[[ Record set, beginning ]]
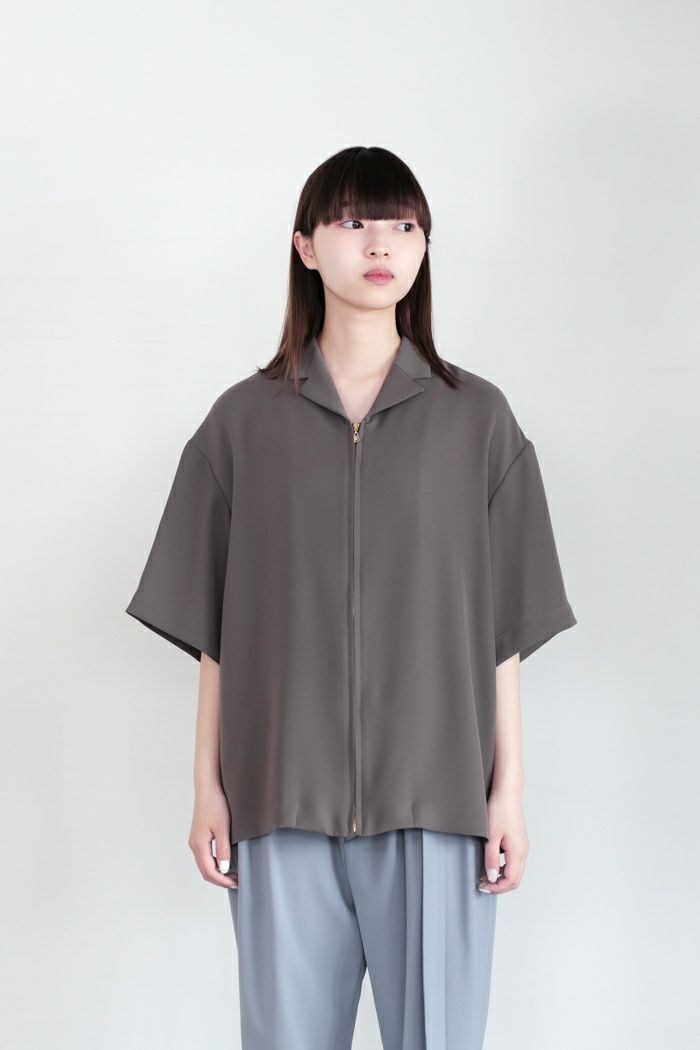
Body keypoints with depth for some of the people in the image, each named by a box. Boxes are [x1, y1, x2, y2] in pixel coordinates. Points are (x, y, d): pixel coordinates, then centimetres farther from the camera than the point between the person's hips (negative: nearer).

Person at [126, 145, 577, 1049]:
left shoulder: (477, 418, 4)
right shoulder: (244, 420, 5)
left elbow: (502, 628, 4)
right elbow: (214, 632, 6)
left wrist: (508, 790, 1)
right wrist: (209, 786, 4)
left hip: (435, 795, 0)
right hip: (282, 797, 1)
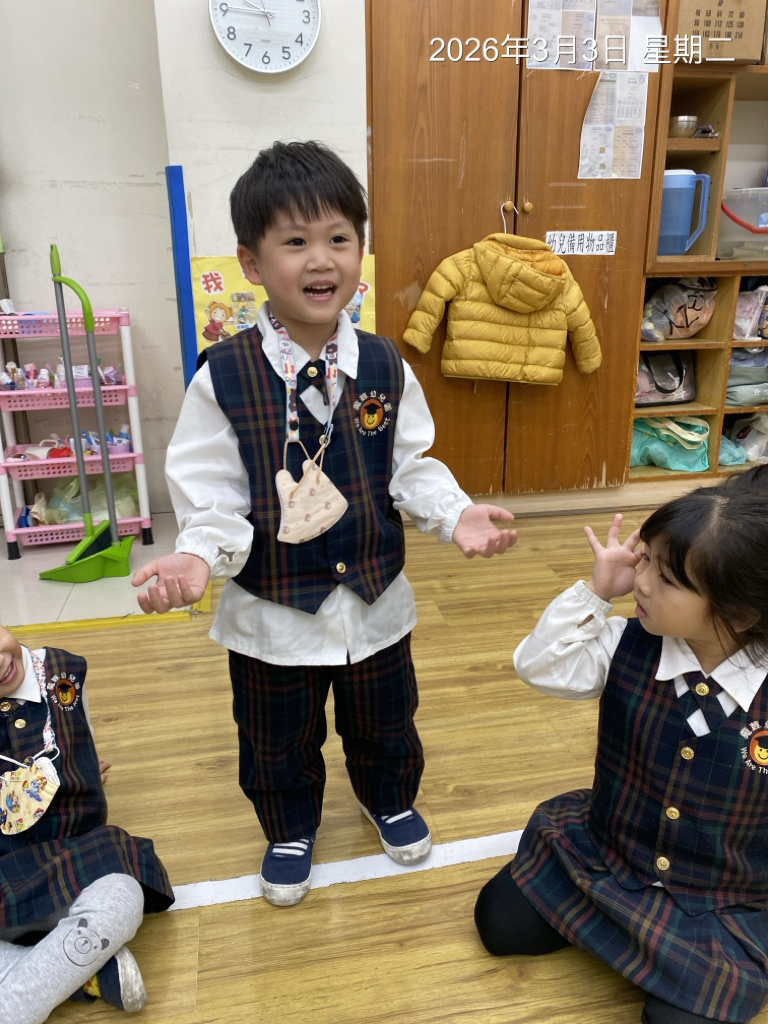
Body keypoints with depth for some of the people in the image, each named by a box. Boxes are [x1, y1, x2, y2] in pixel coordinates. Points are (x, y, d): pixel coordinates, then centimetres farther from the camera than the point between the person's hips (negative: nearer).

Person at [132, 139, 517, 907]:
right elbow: (213, 495, -13)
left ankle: (390, 801, 59)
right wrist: (199, 557, -31)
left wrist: (457, 515, -17)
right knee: (278, 742, 22)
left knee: (383, 724, 26)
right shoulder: (223, 378, -17)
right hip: (271, 612, -2)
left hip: (375, 599, 2)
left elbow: (411, 469, -1)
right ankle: (290, 831, 53)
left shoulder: (385, 368, -8)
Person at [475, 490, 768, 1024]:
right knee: (501, 925, 1)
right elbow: (538, 666, -16)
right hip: (600, 856, 3)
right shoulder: (628, 645, -15)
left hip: (724, 908, -2)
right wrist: (597, 591, -25)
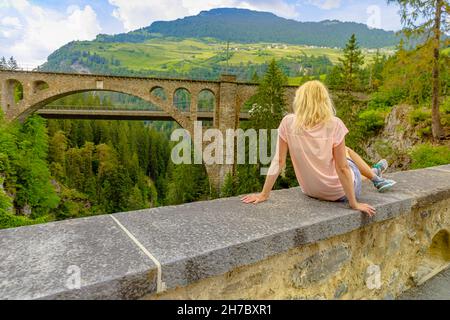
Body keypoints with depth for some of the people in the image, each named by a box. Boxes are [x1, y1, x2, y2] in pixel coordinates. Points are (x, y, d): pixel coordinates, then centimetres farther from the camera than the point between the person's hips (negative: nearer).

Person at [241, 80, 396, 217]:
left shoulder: (288, 123, -16)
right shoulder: (334, 125, -22)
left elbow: (278, 161, -13)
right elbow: (342, 168, -19)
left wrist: (264, 194, -6)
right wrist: (354, 204, -8)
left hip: (310, 190, 3)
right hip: (339, 192, -3)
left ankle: (374, 175, 54)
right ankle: (375, 176, 50)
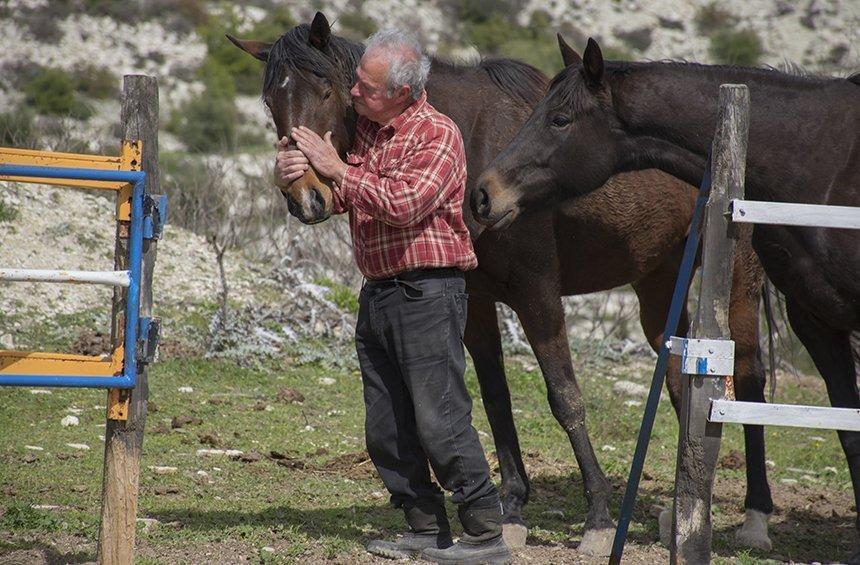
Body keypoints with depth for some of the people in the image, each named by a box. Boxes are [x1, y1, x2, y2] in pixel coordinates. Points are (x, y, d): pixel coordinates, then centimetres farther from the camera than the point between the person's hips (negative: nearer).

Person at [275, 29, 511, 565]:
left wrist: (339, 169, -18)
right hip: (377, 295, 8)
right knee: (386, 429, 9)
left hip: (427, 293, -8)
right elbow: (334, 203, 19)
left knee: (441, 420, -10)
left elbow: (405, 203, -26)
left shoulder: (437, 133, -11)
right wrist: (294, 176, -2)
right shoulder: (361, 129, 11)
[[ Record set, end ]]
To do
What belongs in the answer is each line above from the line with "right knee: (501, 925, 1)" to the line with "left hip: (427, 293, -8)", inclusive, reproduced exactly and free of pictures.

Exercise response
right knee: (501, 925, 1)
right elbow: (538, 666, -16)
right hip: (600, 856, 3)
right shoulder: (628, 645, -15)
left hip: (724, 908, -2)
right wrist: (597, 591, -25)
Body keypoints with depth for some of the people in the image, each named by a box. Boxes are [x1, y1, x2, y2] in pixel coordinates. Points are (x, y, d): pixel coordinates, then centimetres farther from the camera than the point between the person's hips (negative: nearer).

Person at [241, 80, 396, 217]:
left shoulder: (288, 123, -16)
right shoulder: (334, 125, -22)
left elbow: (278, 161, -13)
right elbow: (342, 168, -19)
left wrist: (264, 194, -6)
right wrist: (354, 204, -8)
left hip: (310, 190, 3)
right hip: (339, 192, -3)
left ankle: (374, 175, 54)
right ankle: (375, 176, 50)
Body keypoints with depth for some of the people in the image, each named by a box. Boxes are [x1, y1, x2, y2] in pixel coordinates. Points are (x, y, d): pixel coordinates, then centimetres farther from the camera than the point between the person's hips (negative: nearer).

Person at [275, 29, 511, 565]:
left wrist: (339, 169, -18)
right hip: (377, 295, 8)
right knee: (386, 429, 9)
left hip: (427, 293, -8)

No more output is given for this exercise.